--- start of Excerpted records ---

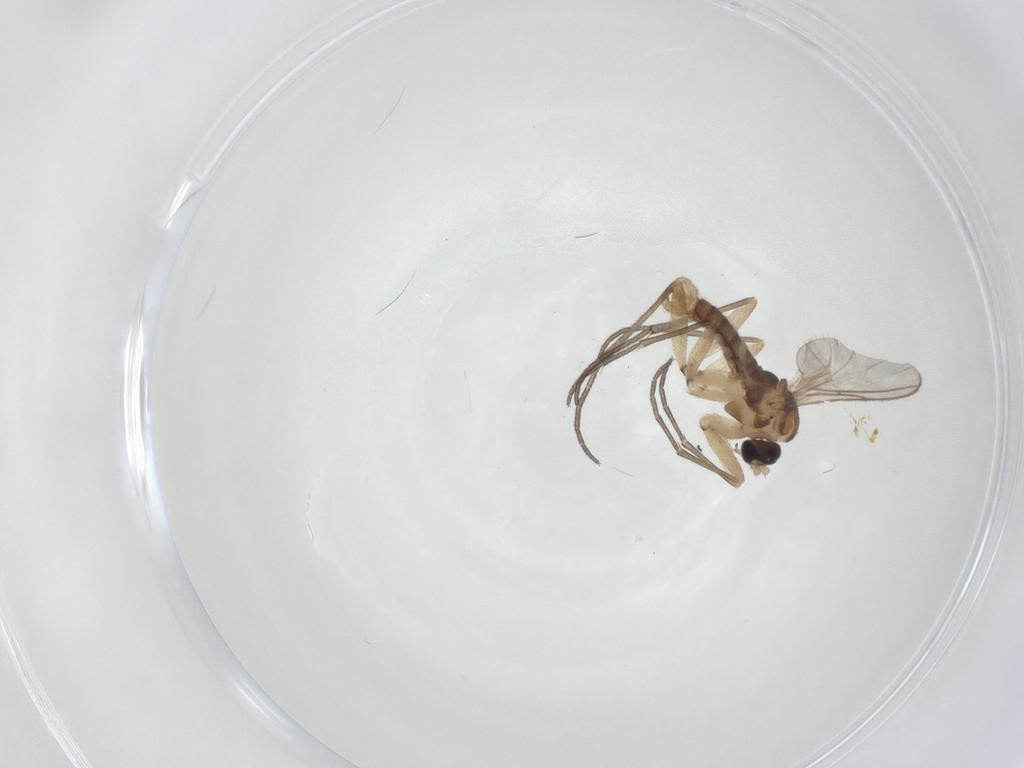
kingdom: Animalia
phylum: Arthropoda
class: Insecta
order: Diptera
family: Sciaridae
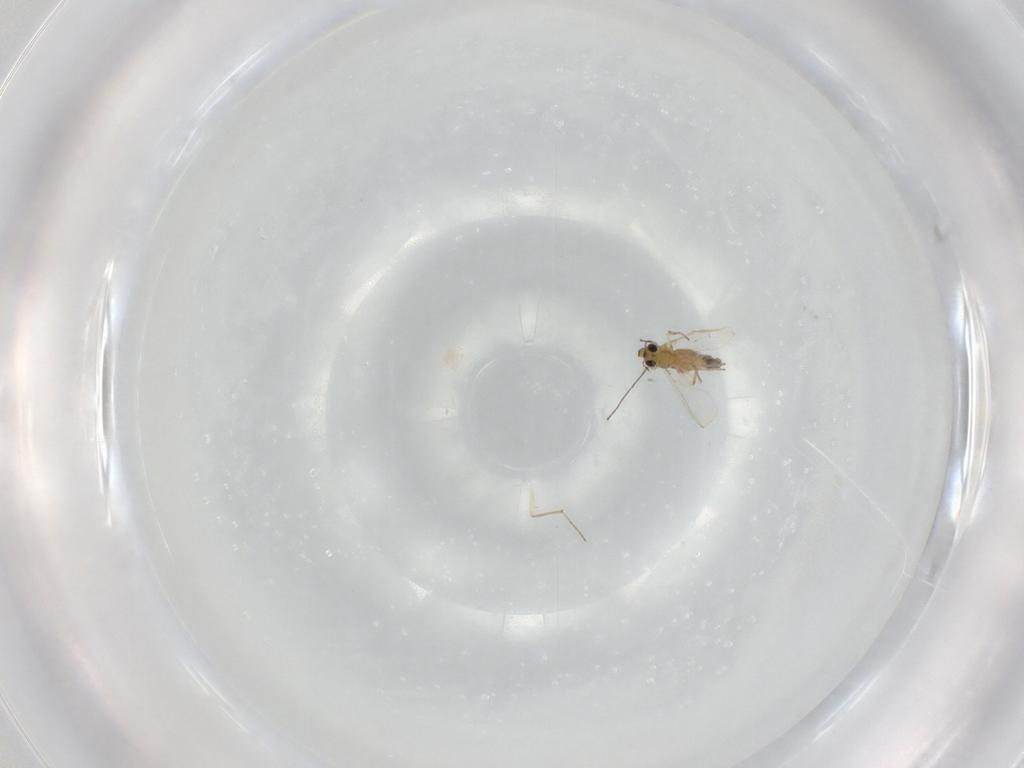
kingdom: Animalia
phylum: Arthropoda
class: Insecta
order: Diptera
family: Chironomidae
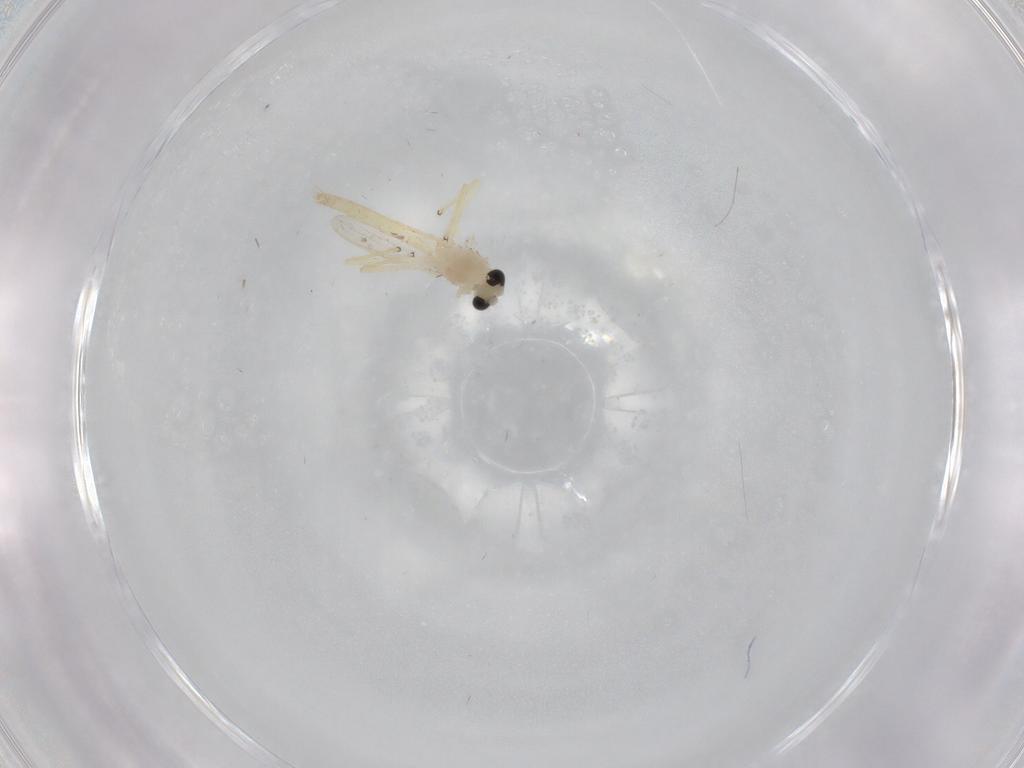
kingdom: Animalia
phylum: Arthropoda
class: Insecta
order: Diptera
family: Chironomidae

--- end of Excerpted records ---

§ **Goal**:
Reproduce every line of the listing above word for word, but leave out the pictures.

§ **Task answer**:
kingdom: Animalia
phylum: Arthropoda
class: Insecta
order: Diptera
family: Sciaridae
kingdom: Animalia
phylum: Arthropoda
class: Insecta
order: Diptera
family: Chironomidae
kingdom: Animalia
phylum: Arthropoda
class: Insecta
order: Diptera
family: Chironomidae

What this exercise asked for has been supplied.